The name of a replication directory may be parsed to identify the values of parameters used in each replication. The parameter names are abbreviated to three characters, made unique by numbering the third character if necessary (don’t bother to test the system by using 10 parameter names that share the first two characters, it will break and you’re going to have an excessive-compute problem anyway. That is absolutely a YAGNI (Glossary) beyond the scope of our development mandate).

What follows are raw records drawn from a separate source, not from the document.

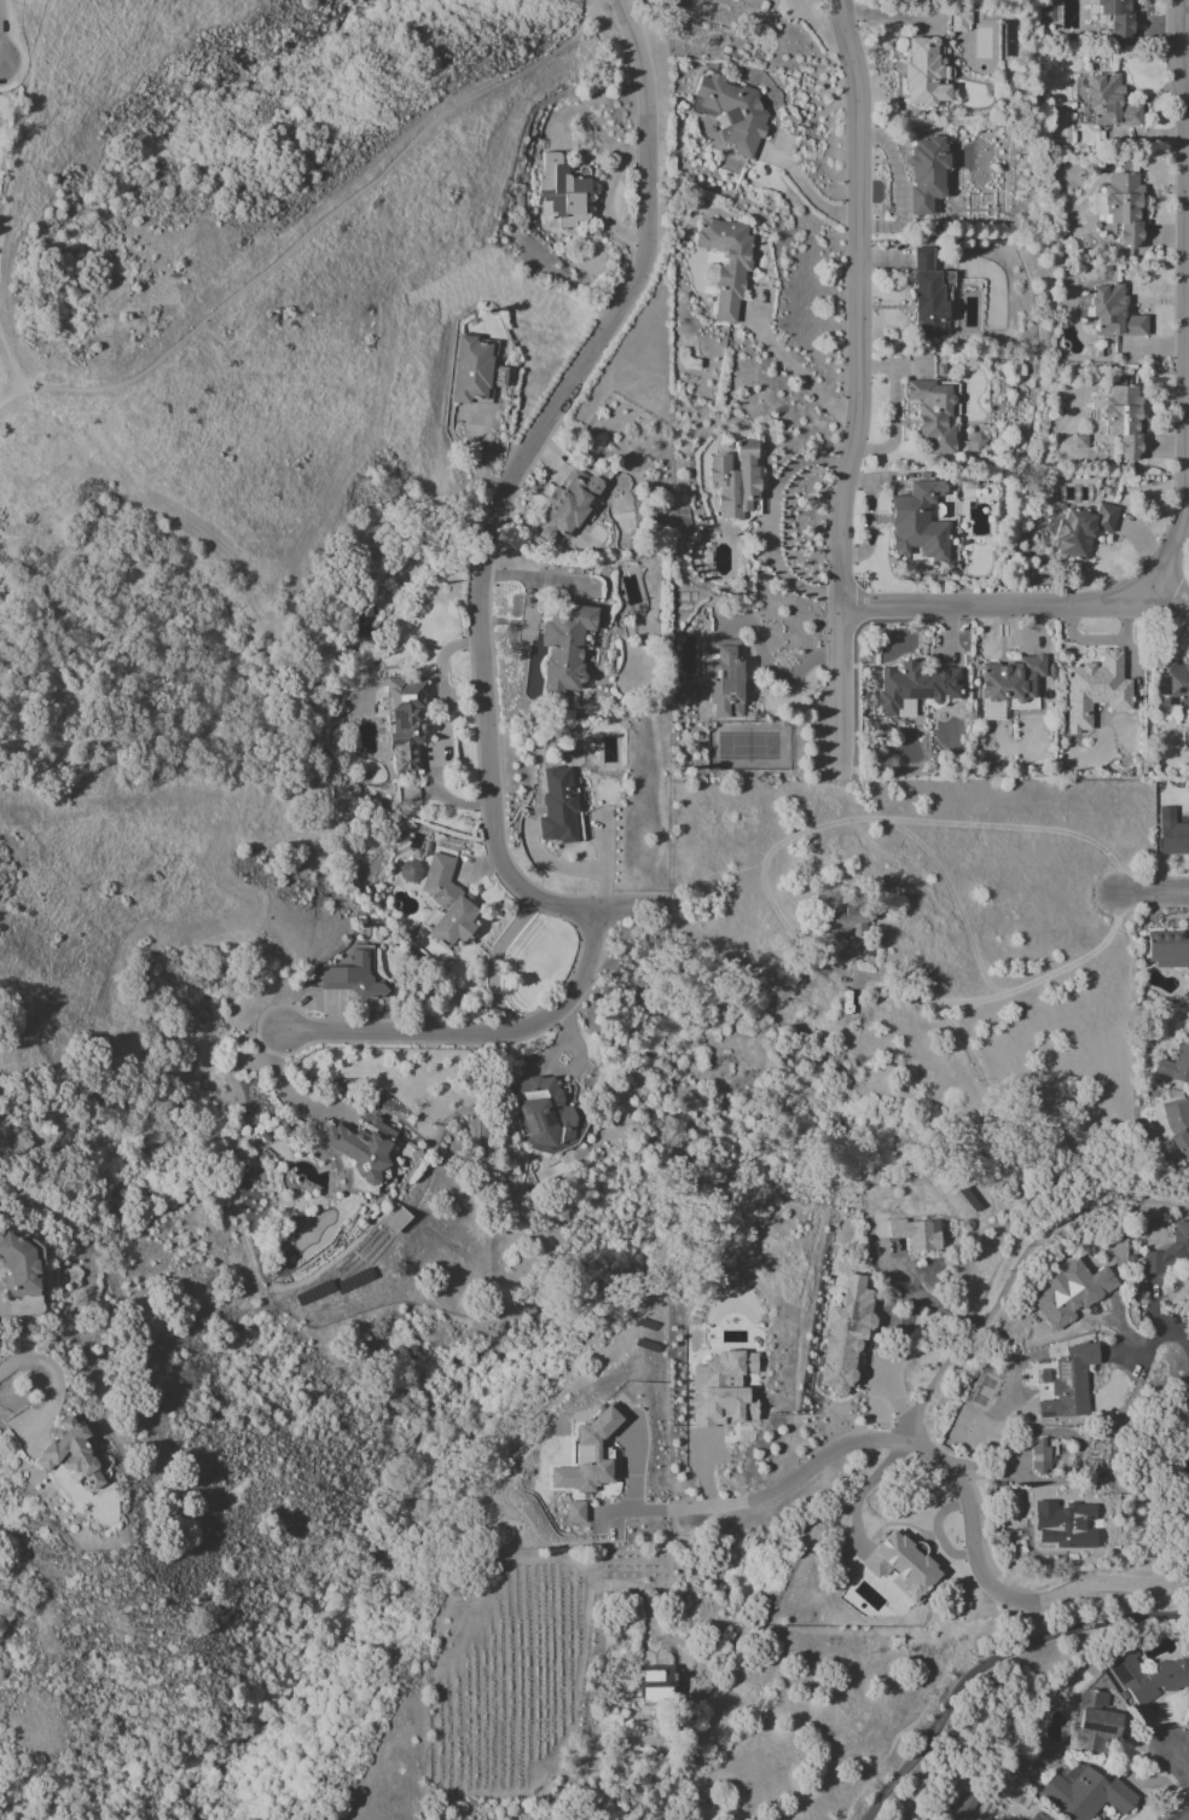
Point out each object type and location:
building: (1049, 13)
building: (1115, 17)
building: (958, 21)
building: (924, 73)
building: (1109, 102)
building: (732, 112)
road: (15, 130)
building: (926, 173)
road: (804, 189)
building: (562, 191)
building: (1120, 207)
road: (310, 227)
building: (726, 262)
building: (929, 296)
building: (1112, 312)
road: (8, 357)
building: (472, 370)
road: (794, 377)
road: (854, 387)
building: (933, 414)
building: (1122, 419)
road: (1183, 458)
building: (734, 480)
road: (497, 504)
building: (567, 506)
building: (918, 522)
building: (1080, 530)
road: (1173, 599)
building: (565, 646)
building: (724, 677)
building: (1012, 679)
building: (1172, 685)
building: (915, 686)
building: (1094, 690)
building: (406, 721)
building: (557, 806)
building: (1171, 833)
building: (410, 871)
road: (1155, 895)
building: (445, 903)
building: (843, 922)
building: (1166, 949)
building: (350, 978)
road: (1007, 992)
road: (477, 1035)
building: (1175, 1064)
road: (282, 1087)
building: (547, 1115)
building: (1178, 1125)
building: (359, 1145)
building: (916, 1233)
building: (19, 1267)
building: (1071, 1292)
building: (846, 1334)
road: (1169, 1341)
road: (45, 1362)
building: (1068, 1383)
building: (722, 1390)
road: (917, 1425)
building: (70, 1452)
building: (588, 1456)
building: (1042, 1456)
road: (1188, 1464)
road: (760, 1500)
building: (574, 1511)
building: (1063, 1524)
building: (901, 1565)
road: (686, 1589)
road: (994, 1662)
building: (1147, 1676)
building: (657, 1684)
building: (1093, 1724)
road: (1178, 1763)
building: (1085, 1794)
building: (966, 1807)
building: (1033, 1818)
road: (1187, 1819)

Each replicate directory contains a METADATA file that includes replicate information, e.g.:

replicate:
  parameterA = 1
  parameterD = 8

Also look at control/Features.replication, which now contains the value sets you defined plus a map of the replicate numbers to the permutations of the parameters. This is not as useful right now as it might be if it included the abbreviated names of the parameters. It is unused by syqada, but you might devise a way to take advantage of it in an elaborate aggregation or reporting step.

You can now run:

syqada auto --project Features

This simple workflow should have no difficulty running to completion (but, pending a bug-fix, it will – you will need to respond to prompts with a “y” to get through the replicates in the first task, possibly after repeating syqada auto if it stops). The gather steps, steps 02 and 04, as well as step 03, which inherits the scatter remaining in step 02, use regular expressions that comprise all the output directories of the previous step to formulate their inputdir. For example, here is a fragment of the job runner for step 04:

#!/bin/bash
...
(echo PA1: ; grep -c PA1 {03-another-replication-pa1_1-pa2_3/output,03-another-replication-pa1_1-pa2_4/output,03-another-replication-pa1_2-pa2_3/output,03-another-replication-pa1_2-pa2_4/output}/*.out) > 04-aggregation/output/Features.aggregate
(echo PB4: ; grep -c PB4 {03-another-replication-pa1_1-pa2_3/output,03-another-replication-pa1_1-pa2_4/output,03-another-replication-pa1_2-pa2_3/output,03-another-replication-pa1_2-pa2_4/output}/*.out) >> 04-aggregation/output/Features.aggregate
(echo PA1: ; grep -c PA1 {02-partial-aggregation-pa1_1/output,02-partial-aggregation-pa1_2/output}/*.aggregate) >> 04-aggregation/output/Features.aggregate
echo Ignore the error code
...

As you can see, it generates some pretty ghastly-long command-lines within the shell script, but it does what you need done, and I, at least, wouldn’t want to write them myself.

Feel free to examine the resulting structure, metadata, and scripts.

Note that each replicate of the QC step knows how to identify its single predecessor. I have no idea what would happen if you aggregated during a QC step. Exercise left to the reader. We will make no attempt to find out until the use case arrives at our door.